_Problems to solve_
1. Answer each question from the forum thread on udev and devfs, one answer per line, marked to match.
(a) In which kernel version is devfs support expected to be removed?
(b) Which kernel does andrewd18 report running?
(c) What mode is SELinux in on andrewd18's system?
2. List every username that appears as a post heading in the forum thread on udev and devfs, giving each name once.

Where is the problem? May you post the error messages?

 *andrewd18 wrote:*   

> I know UDEV doesn't work well with hardened right now. How would I go about upgrading to devfs?

 

AFAIK devfs support will be removed in 2.6.13.

----------

## andrewd18

 *Quote:*   

> The Gentoo Linux initialization scripts have detected that your system does not suppport DEVFS or UDEV. Since Gentoo Linux has been designed with these dynamic /dev managers in mind, it is highly supggested that you build support for it into your kernel. http//wwww.gentoo.orgt/doc/en/handbook

 

That's the "error". While the system works just fine, I'd rather not be two generations back on my /dev...

~~ Andrew D.

----------

## dgaffuri

I would upgrade to udev, as I said devfs support will be almost surely removed in 2.6.13. You may take a look at

http://www.gentoo.org/doc/en/udev-guide.xml

----------

## andrewd18

Well, sure, but I'm running Hardened Gentoo, not regular, and UDEV I know for sure doesn't work. Talked to some of the guys on #gentoo-hardened.

~~ Andrew D.

----------

## dsd

udev works just fine on hardened-sources-2.6 - however you are correct in saying it wont work on hardened-sources-2.4, which is still the hardened default i believe..?

----------

## andrewd18

 *Quote:*   

> udev works just fine on hardened-sources-2.6 - however you are correct in saying it wont work on hardened-sources-2.4, which is still the hardened default i believe..?

 

Well, I've got kernel 2.6.11-hardened-r15.... so you're saying it should work....

Oh, I remember now what the issue was. UDEV isn't SELinux compatible yet! That's why I didn't choose UDEV when installing it. But I've got SELinux in permissive mode right now until I figure out all my avc errors so... maybe by the time I get around to switching to enforced UDEV'll be ready...

Is it worth a shot?

~~ Andrew D.

----------

## dsd

yes, as pretty soon you wont have any other choice

----------

## andrewd18

UDEV is now marked as stable on hardened Gentoo. I'll be updating sometime in the next few weeks, and I'll post here if I see anything horribly awful.  :Smile: 

~~ Andrew D.

----------

_Extracted entries_
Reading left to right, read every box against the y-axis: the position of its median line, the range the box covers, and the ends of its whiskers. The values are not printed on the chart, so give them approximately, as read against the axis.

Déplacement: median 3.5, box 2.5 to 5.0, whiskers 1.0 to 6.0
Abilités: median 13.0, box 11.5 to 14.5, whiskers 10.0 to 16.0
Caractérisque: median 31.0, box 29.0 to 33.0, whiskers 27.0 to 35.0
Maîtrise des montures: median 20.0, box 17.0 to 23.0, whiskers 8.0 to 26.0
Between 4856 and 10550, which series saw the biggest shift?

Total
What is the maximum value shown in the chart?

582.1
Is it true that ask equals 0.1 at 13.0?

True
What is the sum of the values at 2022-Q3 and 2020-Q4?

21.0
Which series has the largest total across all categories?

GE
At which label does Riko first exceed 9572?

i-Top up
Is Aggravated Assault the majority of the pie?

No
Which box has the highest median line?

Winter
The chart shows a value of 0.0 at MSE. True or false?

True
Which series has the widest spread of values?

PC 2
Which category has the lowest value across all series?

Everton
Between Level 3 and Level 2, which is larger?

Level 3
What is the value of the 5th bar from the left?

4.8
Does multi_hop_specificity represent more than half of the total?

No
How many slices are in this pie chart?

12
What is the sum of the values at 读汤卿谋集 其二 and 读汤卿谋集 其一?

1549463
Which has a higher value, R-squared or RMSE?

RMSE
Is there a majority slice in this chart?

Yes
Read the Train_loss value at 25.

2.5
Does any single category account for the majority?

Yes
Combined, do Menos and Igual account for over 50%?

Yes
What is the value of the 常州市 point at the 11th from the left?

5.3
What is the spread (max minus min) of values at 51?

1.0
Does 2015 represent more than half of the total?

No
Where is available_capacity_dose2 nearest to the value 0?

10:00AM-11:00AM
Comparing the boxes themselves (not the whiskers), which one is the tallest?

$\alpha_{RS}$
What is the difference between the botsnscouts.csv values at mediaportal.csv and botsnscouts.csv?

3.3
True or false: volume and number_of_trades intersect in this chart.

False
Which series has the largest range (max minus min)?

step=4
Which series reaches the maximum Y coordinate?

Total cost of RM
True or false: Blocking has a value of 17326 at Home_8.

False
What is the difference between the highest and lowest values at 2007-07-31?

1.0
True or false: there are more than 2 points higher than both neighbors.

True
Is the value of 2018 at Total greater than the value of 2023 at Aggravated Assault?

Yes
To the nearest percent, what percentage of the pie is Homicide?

_Your responses_
1.
(a) 2.6.13
(b) 2.6.11-hardened-r15
(c) Permissive mode

2.
andrewd18
dgaffuri
dsd